The well filtered stuff at Abnormal Returns yesterday turns up a bit more scary news on the buyout front. This time by reference to a Forbes article titled "Private Inequity." (Subtitled: "The mad rush into private equity-is your retirement at risk?" Catchy, no?) It is a parade of horribles about all that is bad about "private equity" (though the article seems to fail to realize that buyouts are only one class of private equity investments).
Among other things, the article notes:
“There’s a group of new private equity guys chasing deals for the sake of putting money to work,” says Darrell Butler of Billow Butler & Co., an investment bank in Chicago. “They’re affectionately known as ‘dumb money.’ They’re going to have a hard time when the economy turns, profits go south and covenants get blown and banks come calling. And it will happen.”
No doubt. Well, except those smart enough to do "covenant lite" deals.
Over here we too have been feeling a lot like the tanks of money being poured around have been elevating prices beyond all reasonability. Still, seems people believe they can make money at those kinds of valuations. Everyone seems to be dumping money into the mega funds. Greater fool theory in large fund private equity? Uh oh.
The most interesting point the article makes, in my view, is with respect to pension funds. If you are an underfunded pension fund then alternative investments (like private equity) and those high returns are a tempting way to get yourself into three digit percentages of obligation coverage. The weaker the coverage the more allocation you will be tempted to put in private equity. A deadly race to the bottom? Maybe. Perhaps we'll see the weakest pension funds take the biggest hits if the private equity crunch is around the corner.

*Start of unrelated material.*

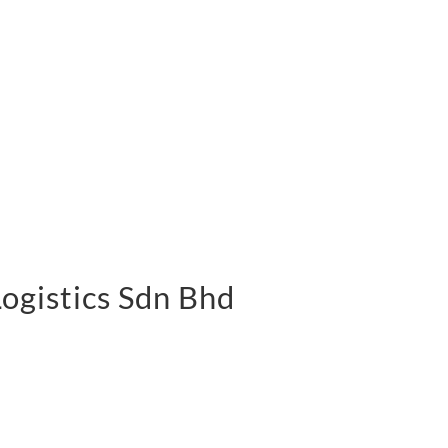
 Logistics Sdn Bhd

Then we have Warren Buffet berating the "hyper-helpers" for their high fees. (He means private equity and hedge funds). Of course, there are still investors lining up around the block to pay these "high fees." With returns to the top buyout houses upwards of 50% IRR why not? After fees they are still superior. Of course, the rest of the class doesn't command those kinds of returns. And here, as everywhere in the market, fees might bring total returns below even the S&P 500.
Certainly, there are some shifty practices in the buyout world. Don't even get me started on dividend recapitalization. But much of this recent language sounds to me like the national paranoia that hit in the 1980s in response to the buyout craze then. The Forbes article even dusted off the old "locusts" comment from Germany's Social Democrats. Ugh. I expected more than petty fear mongering from Forbes. Ok, nevermind, no I didn't.

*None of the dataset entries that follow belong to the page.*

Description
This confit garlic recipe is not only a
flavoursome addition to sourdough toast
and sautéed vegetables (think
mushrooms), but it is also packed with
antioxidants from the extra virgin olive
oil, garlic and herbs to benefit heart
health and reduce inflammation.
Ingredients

Pretenders may jump on the private equity band wagon, and they may crash spectacularly, but solid professionals will always find ways to improve efficiency and add value though the incentives of debt. Buyouts are as American as apple pie.
The problems arise when funds get to big and unwieldy (-cough- Blackstone V -cough-) to manage well, and the law of large numbers starts eating into returns. Add to that the level of pain SarOx has mandated public companies now endure and then who could act surprised when they jump off the exchanges by the dozen?
No doubt there is a bubble. No doubt it will burst. Soon. But, as in the 1990s, buyouts will go on. Thank god I work in a smaller fund. I'm looking forward to seeing the riff-raff cleaned out.